Promptly Kettle reloaded his revolver and stepped out into the open. “Now,” he said, “you seen my ju-ju? You savvy him too-big ju-ju? You want any more of it? No. Then get away aft with you. You hear? You lib for bottom deck back there, one-time.” He rushed at them, one slight, slim, white-clad white man against all that reeking, shining mob, and they struggled away before him in grotesque tumblings and jostlings, like a flock of sheep.
But at the break of the deck he paused and looked below him, and the fight all dropped away from his face. No. 3 hatch lay open before him, with the covers thrown here and there. From it was creeping up a thin blue smoke, with now and then a scarlet trail of flame.
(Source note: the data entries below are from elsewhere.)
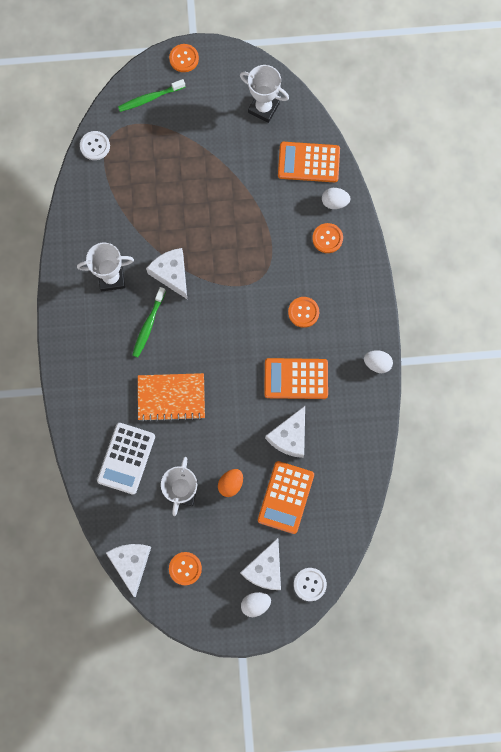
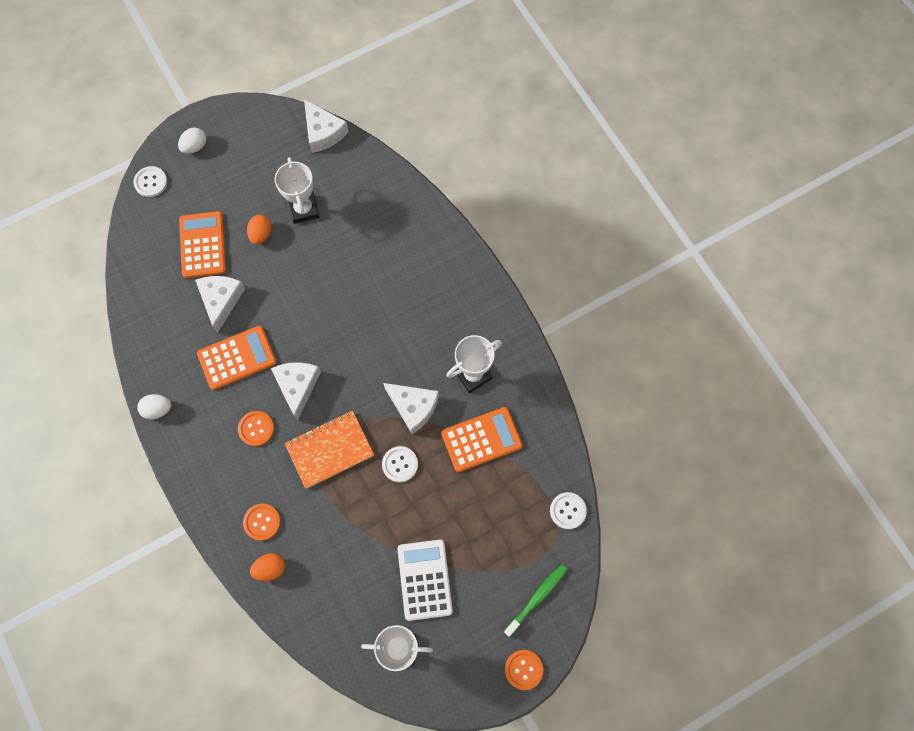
camera: 155 degrees right, 5 degrees down
white calculator [97,423,155,495] -> white calculator moved to [398,540,453,621]
green toothbrush [132,287,166,358] -> none
orange notebook [138,373,205,422] -> orange notebook moved to [284,410,374,489]
orange button [169,552,202,585] -> none
white cheese [240,538,281,590] -> white cheese moved to [271,362,321,421]
orange calculator [278,142,340,182] -> orange calculator moved to [441,407,522,472]
white egg [322,188,350,209] -> orange egg [250,553,285,581]
none -> white button [382,446,418,483]

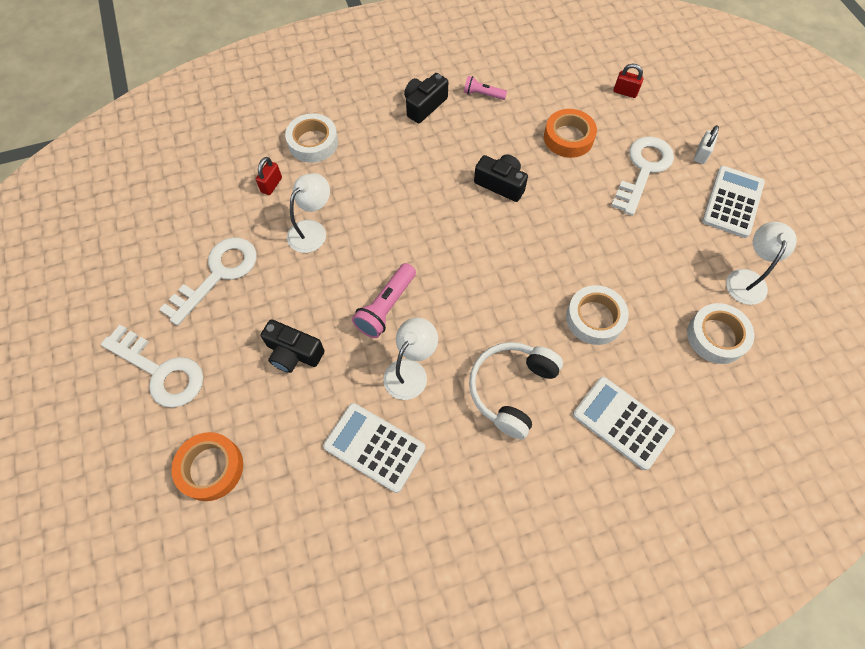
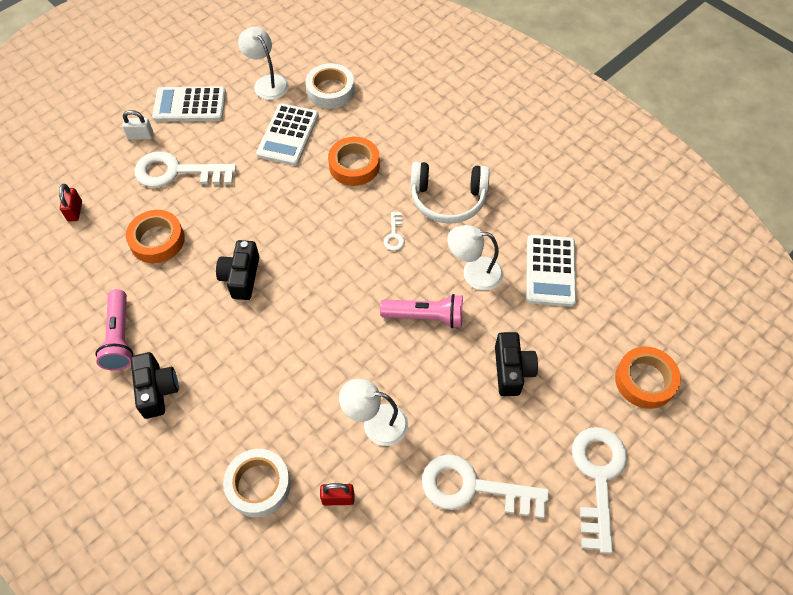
camera: 115 degrees left, 5 degrees down
black camera [404,73,448,124] -> black camera turned 120 degrees counterclockwise [131,352,179,419]
pink flashlight [464,76,507,100] -> pink flashlight [95,289,133,371], size x1.63
white tape [566,285,629,345] -> orange tape [328,137,380,186]
white calculator [573,377,675,470] -> white calculator moved to [256,103,319,166]
white lamp [726,222,797,305] -> white lamp turned 60 degrees clockwise [238,27,289,100]
none -> white key [384,212,405,251]

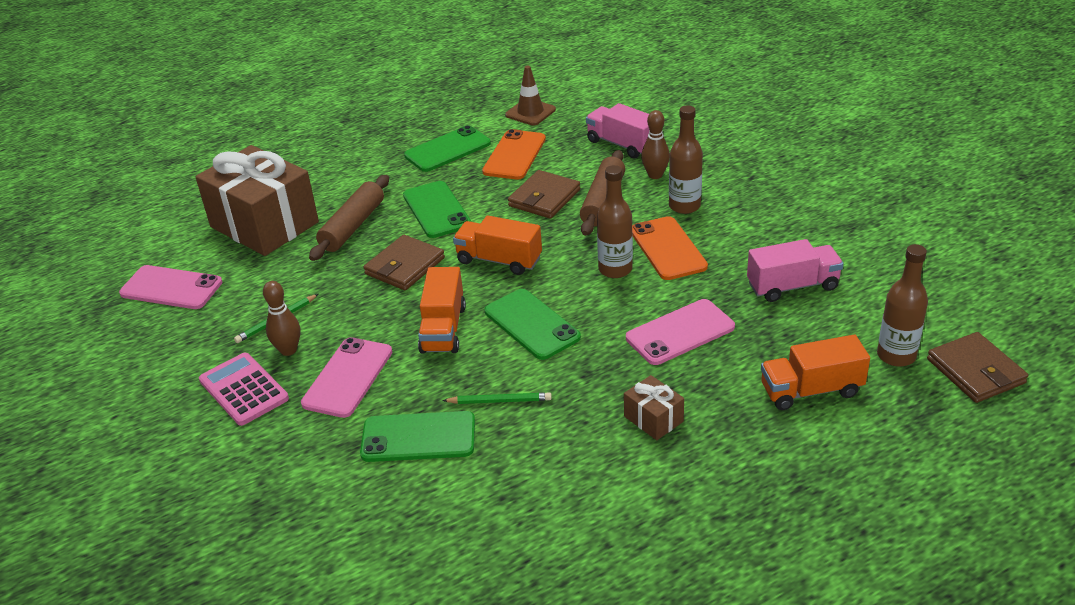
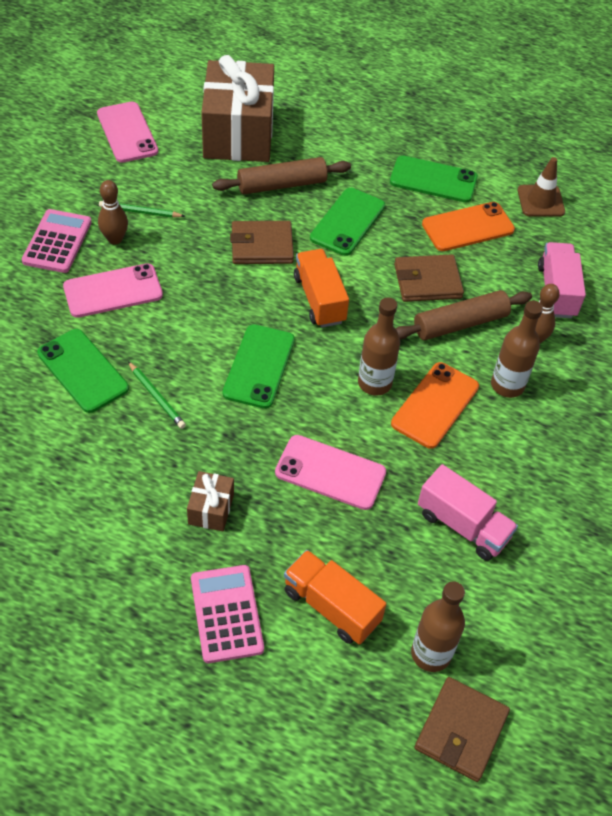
camera: 45 degrees right, 15 degrees up
orange truck [418,267,466,353] -> none
none -> pink calculator [191,565,264,663]

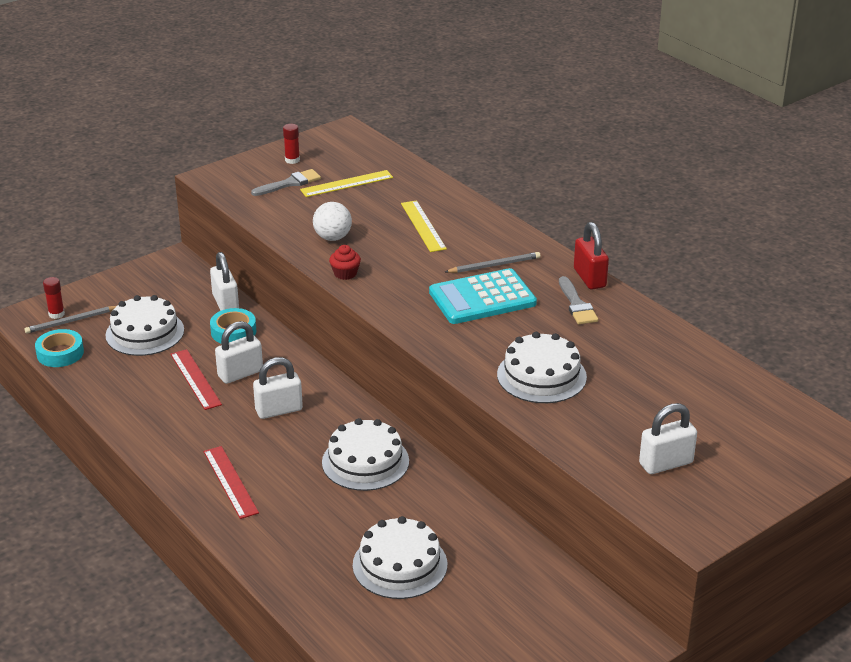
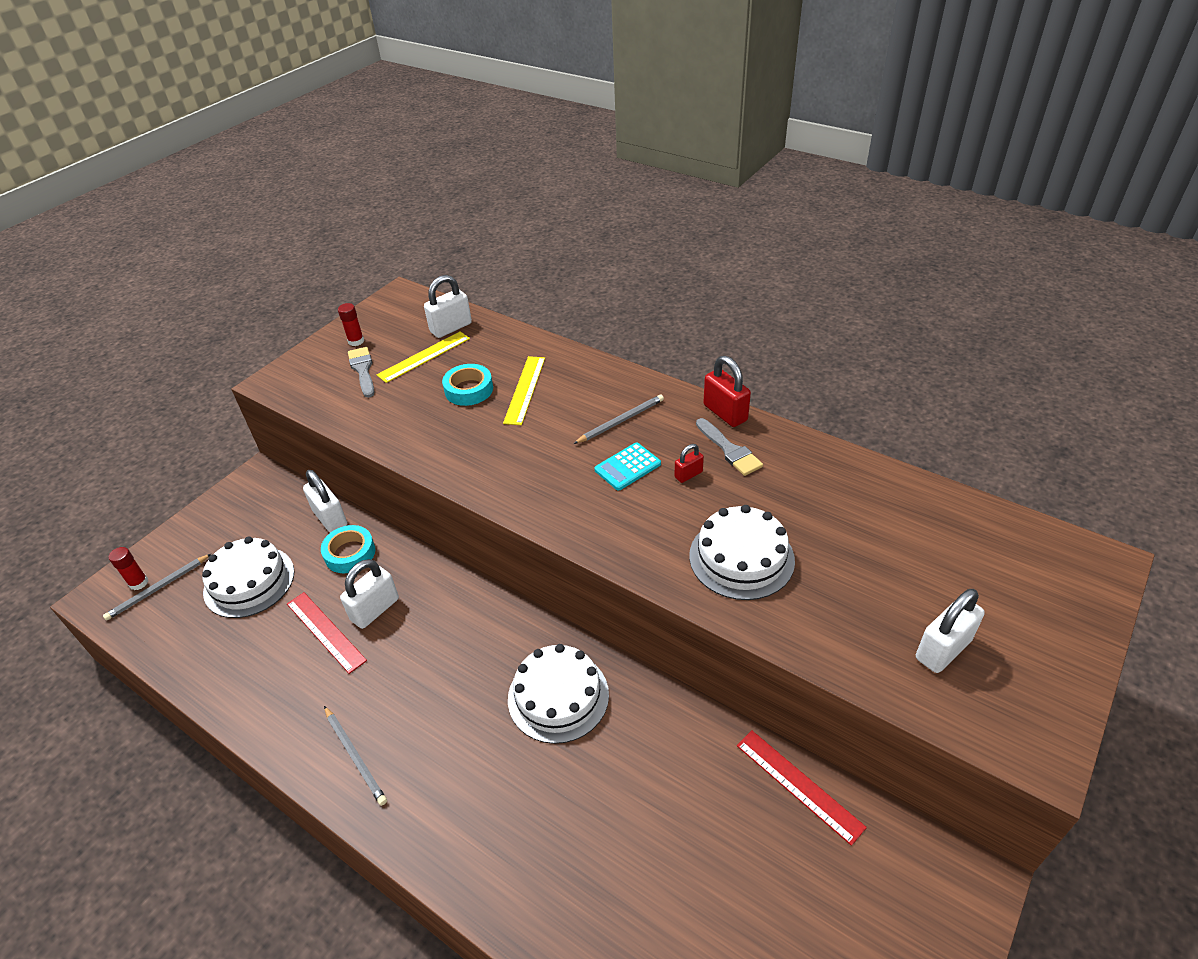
camera: 15 degrees left, 10 degrees up
turquoise tape [35,329,84,367] -> turquoise tape moved to [442,364,493,406]
red ruler [204,446,259,519] -> red ruler moved to [737,731,867,846]
grey brush [251,169,321,196] -> grey brush turned 60 degrees counterclockwise [348,347,375,398]
white padlock [253,357,303,419] -> white padlock moved to [424,275,472,338]
white ball [313,202,352,241] -> none
red cupcake [329,245,361,280] -> none
white cake [353,516,447,599] -> none
yellow ruler [401,200,447,252] -> yellow ruler turned 45 degrees clockwise [503,356,545,425]
turquoise calculator [429,268,537,324] -> turquoise calculator [594,443,661,491], size x0.55
none -> grey pencil [324,706,387,806]
none -> red padlock [675,444,704,483]

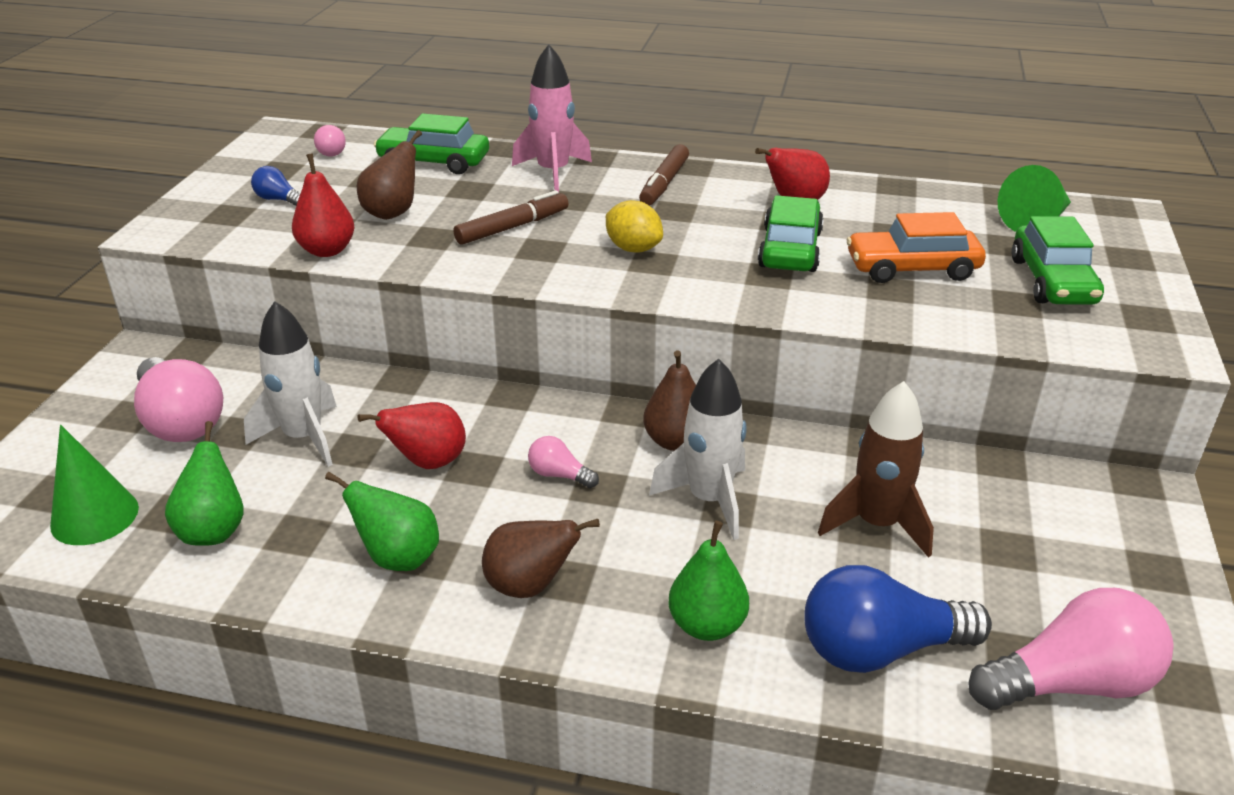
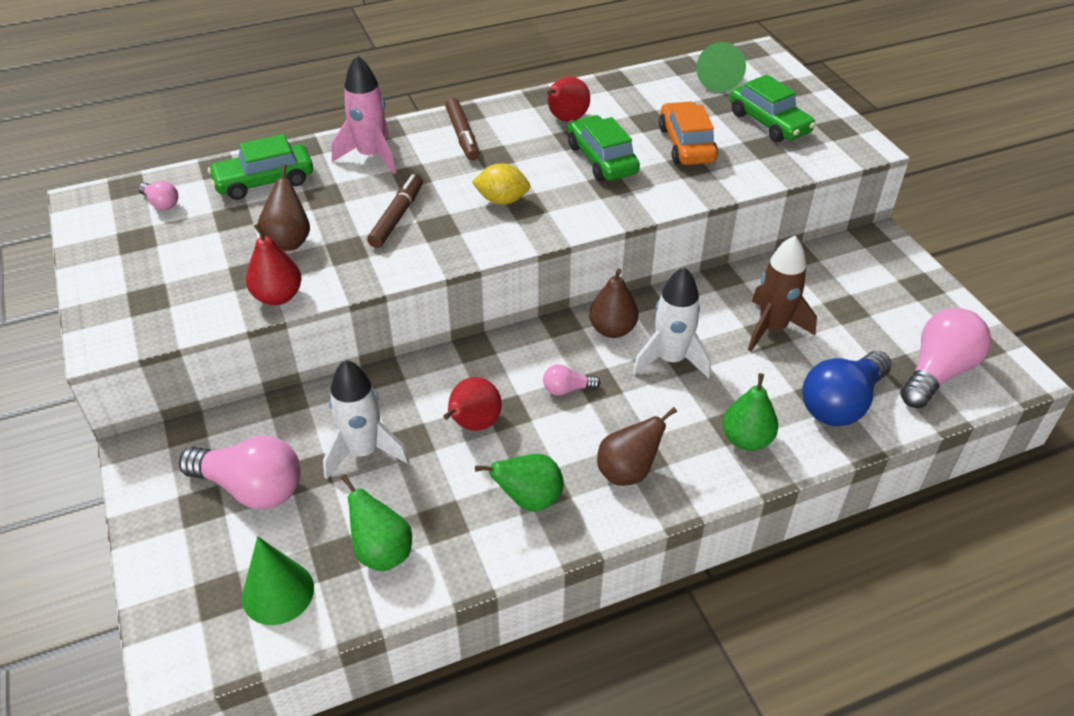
camera: 35 degrees left, 10 degrees up
blue light bulb [251,166,300,206] -> none
orange car [847,212,986,283] -> orange car turned 120 degrees clockwise [659,101,718,165]

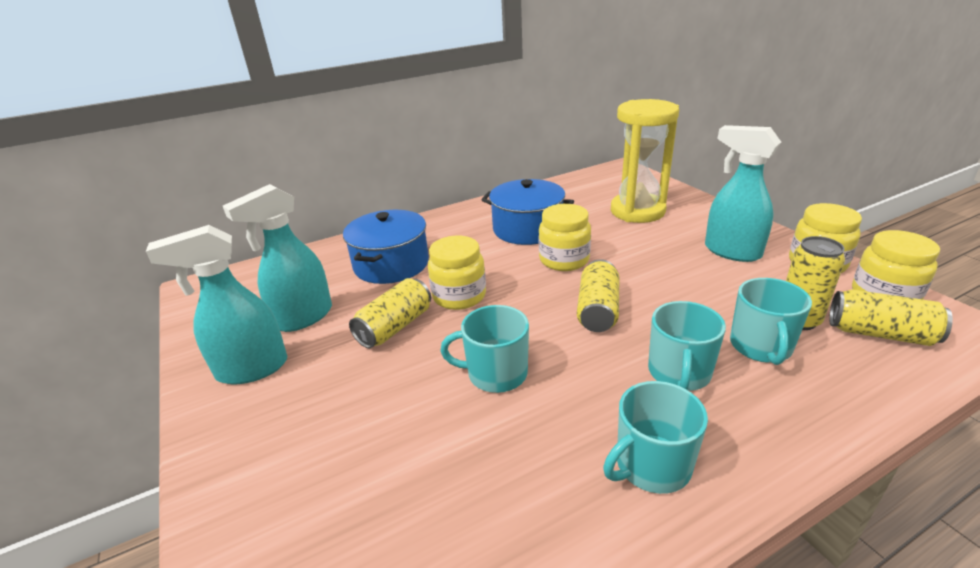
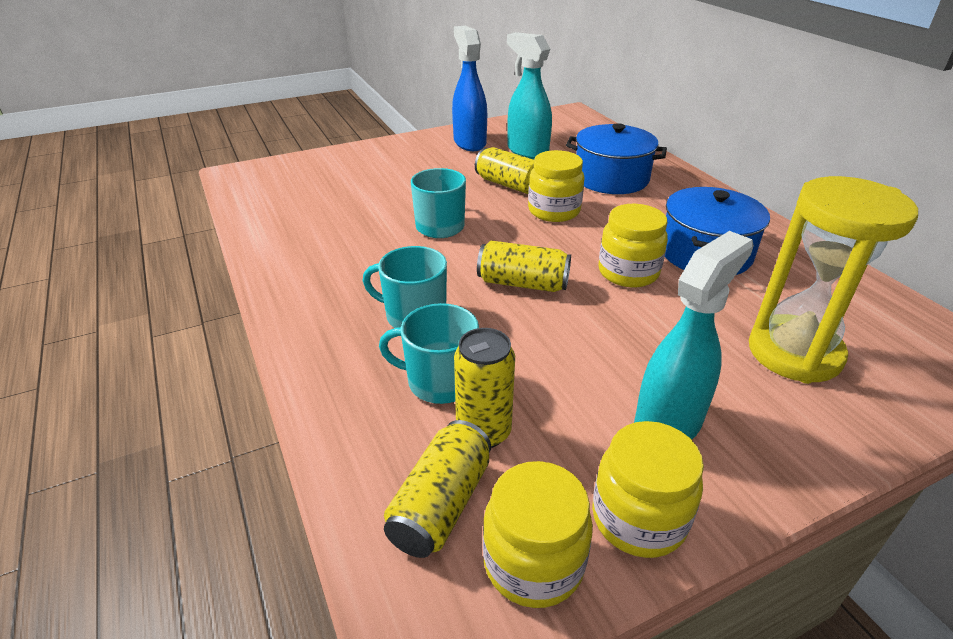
camera: 90 degrees right, 5 degrees up
turquoise spray bottle [146,225,287,384] -> blue spray bottle [452,26,487,151]
turquoise mug [603,381,708,494] -> none

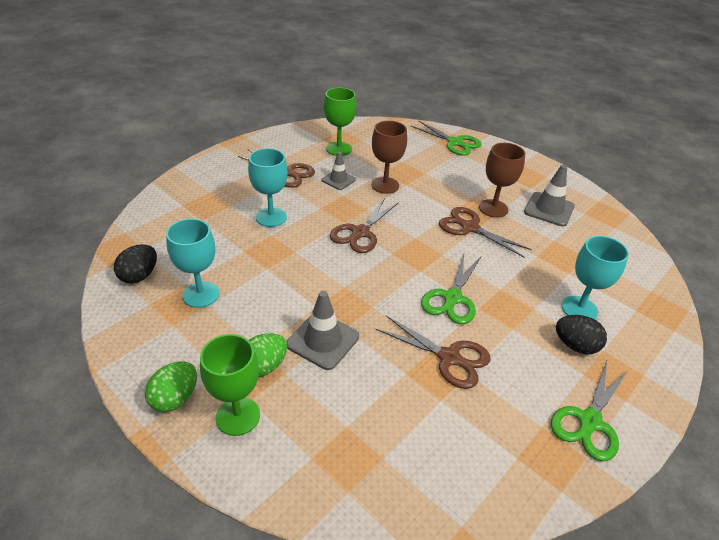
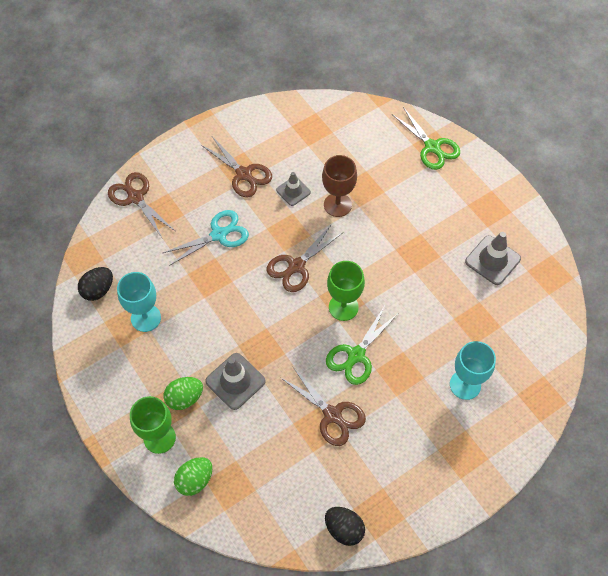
camera: 15 degrees right, 20 degrees up
green egg [145,361,197,412] -> green egg moved to [174,457,213,496]
turquoise goblet [248,148,288,227] -> turquoise scissors [163,210,249,266]
green goblet [324,87,356,156] -> green goblet moved to [327,261,365,321]
brown scissors [439,207,532,257] -> brown scissors moved to [108,172,175,238]
brown goblet [479,143,525,218] -> none
green scissors [551,361,629,461] -> none
black egg [556,315,607,354] -> black egg moved to [325,507,365,546]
Here was a complication.
“So you gluttonous, careless brutes have set fire to her, have you? Here, who was in the engine room?”
Discipline was coming back. A man in black trousers, with a clout round his neck, stepped out.
“You? Well, slip below, and turn steam into the donkey.”
“Steam no lib, sar. Cranes die when we try to work him just now.”
“Oh, you holy crowd of savages! Well, if we can’t use the hose, you must hand buckets—and sharp, too. That fire’s gaining. Now then, head-men, step out.”
“I second head-man, sar.”
“I head-man, sar.”
“Get buckets, tubs, tins—anything that’ll hold water, and look sharp. If you boys work well now, I’ll overlook a lot that’s been done. If you don’t, I’ll give you fits. Try and get below, some of you, and pull away what’s burning. Probably you’ll find some of your dear relations down there, drunk on gin and smoking pipes. You may knock them on the head if you like, and want to do a bit more murder. They deserve it.”
But though half a dozen of the Krooboys, who were now thoroughly tamed, tried to get down the hatch, the fire was too strong for them. Even the water when it came did little to check the burning, for though it sent up great billows of steam, the flames shot out fiercer and higher every moment. In that sweltering climate it does not take very much inducement to make a fire settle down thoroughly to work, once it gets anything like a tolerable start.
To add to the trouble, news of the wreck had been carried to the village behind the beach where Captain Kettle had sung for his lodging over-night, and the one-eyed head-man there and his friends were coming off to share in the spoil as fast as canoes could bring them. They, too, would have their theories as to the ownership of wrecked cargoes on the West African Coast, and as they were possessed of trade guns, they were not like to forego what they considered their just rights without further fighting.
But as it happened, a period was put to the scene on the steamer with considerable suddenness. Sheriff, who had been making sure that there were no Krooboys lurking forward who could take them from the rear, came up and looked upon the fire with a blanched face. “Excuse me, Skipper,” he said, and turned and bawled for the lifeboat to come alongside.